### Auszug ###

Kanzlerin Angela Merkel sieht Deutschland bereits in der dritten
Corona-Welle. Zugleich will sie Öffnungsschritte erarbeiten lassen,
klug kombiniert mit einer breiten Teststrategie. Kann das klappen?

Berlin (dpa) - Kanzlerin Angela Merkel (CDU) hat ihre Vorstellungen
für vorsichtige Öffnungsschritte in Kombination mit vermehrten
Testmöglichkeiten in der Corona-Pandemie konkretisiert. Es gebe drei
Stränge, bei denen man Schritt für Schritt öffnen wolle, sagte Merkel

nach Informationen der Deutschen Presse-Agentur von Teilnehmern am
Dienstag in einer Online-Sitzung der Unionsfraktion im Bundestag. Die
Kanzlerin nannte die persönlichen Kontaktbeschränkungen sowie den
Bildungs- und den Wirtschaftsbereich. Die Öffnungsschritte sollten
klug mit den erweiterten Testmöglichkeiten zusammengebracht werden.

Die Tatsache, dass es eine dritte Corona-Welle gebe, könne nicht
wegdefiniert werden, sagte Merkel demnach weiter. Man müsse mit der
Mutation leben. Man tue alles, auch im Gespräch mit Frankreich und
den Grenzkontrollen zu Tirol, um die in Deutschland noch sehr
untergeordnet vorkommende südafrikanische Virusvariante nicht ins
Land zu bekommen. Sonst bestehe die Gefahr, dass bestimmte Impfstoffe
darauf nicht mehr reagieren würden.

CDU-Chef und NRW-Ministerpräsident Armin Laschet sagte nach weiteren
Angaben in der Fraktionssitzung, nachdem sich die britische Mutante
des Virus weiter ausbreite, sei Vorsicht weiterhin das Richtige.
Trotzdem gebe es die Erwartung nach einer Öffnungsstrategie. Aus
diesem Grund sei das Testen so wichtig.

### Verfügbare Daten ###

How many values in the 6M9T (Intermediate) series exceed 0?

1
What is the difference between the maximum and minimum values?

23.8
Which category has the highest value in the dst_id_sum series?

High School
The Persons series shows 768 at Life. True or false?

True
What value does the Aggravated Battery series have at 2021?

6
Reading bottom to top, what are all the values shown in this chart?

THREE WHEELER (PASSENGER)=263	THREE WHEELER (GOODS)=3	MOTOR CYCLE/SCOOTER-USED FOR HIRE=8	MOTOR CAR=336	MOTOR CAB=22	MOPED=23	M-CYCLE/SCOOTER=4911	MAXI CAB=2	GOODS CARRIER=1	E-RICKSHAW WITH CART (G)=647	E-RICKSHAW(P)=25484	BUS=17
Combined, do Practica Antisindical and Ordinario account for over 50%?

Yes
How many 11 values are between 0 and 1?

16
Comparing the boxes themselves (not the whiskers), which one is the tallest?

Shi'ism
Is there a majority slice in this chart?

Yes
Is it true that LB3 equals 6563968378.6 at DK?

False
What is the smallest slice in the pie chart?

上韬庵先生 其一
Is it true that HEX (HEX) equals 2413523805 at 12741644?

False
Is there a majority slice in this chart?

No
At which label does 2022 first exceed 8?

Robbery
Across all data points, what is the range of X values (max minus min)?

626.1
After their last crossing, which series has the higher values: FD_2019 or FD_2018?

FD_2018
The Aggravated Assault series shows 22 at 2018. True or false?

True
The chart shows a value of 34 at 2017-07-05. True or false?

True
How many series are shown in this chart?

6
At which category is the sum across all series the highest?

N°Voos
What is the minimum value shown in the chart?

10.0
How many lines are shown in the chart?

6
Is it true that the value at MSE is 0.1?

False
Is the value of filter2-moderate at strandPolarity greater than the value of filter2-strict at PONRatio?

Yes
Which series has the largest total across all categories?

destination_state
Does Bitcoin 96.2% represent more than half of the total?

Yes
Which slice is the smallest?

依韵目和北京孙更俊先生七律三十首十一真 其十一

###

### [Aufgabe A]
Entscheiden Sie für jede der Aussagen (i), (ii) und (iii), ob sie mit der Meldung über Merkels Öffnungspläne übereinstimmt, und belegen Sie jede Antwort mit einem wörtlichen Zitat aus der Meldung.
(i) Merkel nannte als Bereiche für Öffnungen die persönlichen Kontaktbeschränkungen, die Bildung und die Wirtschaft.
(ii) Die südafrikanische Virusvariante ist in Deutschland bereits weit verbreitet.
(iii) Laschet hielt wegen der Ausbreitung der britischen Mutante weiterhin Vorsicht für richtig.
### [Aufgabe B]
Schreiben Sie aus der Meldung über Merkels Öffnungspläne den Abschnitt ab, der mit „CDU-Chef und NRW-Ministerpräsident“ beginnt und bis einschließlich „Testen so wichtig.“ reicht.
### [Aufgabe C]
Beantworten Sie anhand der Meldung über Merkels Öffnungspläne die folgenden Fragen.
(i) In welcher Form fand die Sitzung der Unionsfraktion statt, in der Merkel sprach?
(ii) Mit welchem Land führt man laut Merkel Gespräche, um die südafrikanische Virusvariante nicht ins Land zu bekommen?
(iii) Welche beiden Ämter hat Armin Laschet laut der Meldung inne?

### [Schriftliche Antwort A]
(i) Ja: „Die Kanzlerin nannte die persönlichen Kontaktbeschränkungen sowie den Bildungs- und den Wirtschaftsbereich.“
(ii) Nein: „die in Deutschland noch sehr untergeordnet vorkommende südafrikanische Virusvariante“
(iii) Ja: „nachdem sich die britische Mutante des Virus weiter ausbreite, sei Vorsicht weiterhin das Richtige“

### [Schriftliche Antwort B]
CDU-Chef und NRW-Ministerpräsident Armin Laschet sagte nach weiteren
Angaben in der Fraktionssitzung, nachdem sich die britische Mutante
des Virus weiter ausbreite, sei Vorsicht weiterhin das Richtige.
Trotzdem gebe es die Erwartung nach einer Öffnungsstrategie. Aus
diesem Grund sei das Testen so wichtig.

### [Schriftliche Antwort C]
(i) Als Online-Sitzung.
(ii) Mit Frankreich.
(iii) CDU-Chef und NRW-Ministerpräsident.